*DIRECTIONS FOR THIS TASK:*
Reproduce the entries exactly, but keep the pictures out of the copy.
*** Opening PROVIDED DATA ***
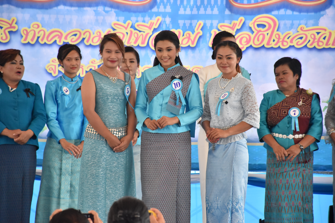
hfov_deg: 9.8
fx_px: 1954
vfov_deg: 6.5
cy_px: 112
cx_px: 168
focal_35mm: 210
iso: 2000
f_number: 5.6
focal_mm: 140
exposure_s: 1/400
*** Closing PROVIDED DATA ***
*SOLUTION TO THIS TASK:*
hfov_deg: 9.8
fx_px: 1954
vfov_deg: 6.5
cy_px: 112
cx_px: 168
focal_35mm: 210
iso: 2000
f_number: 5.6
focal_mm: 140
exposure_s: 1/400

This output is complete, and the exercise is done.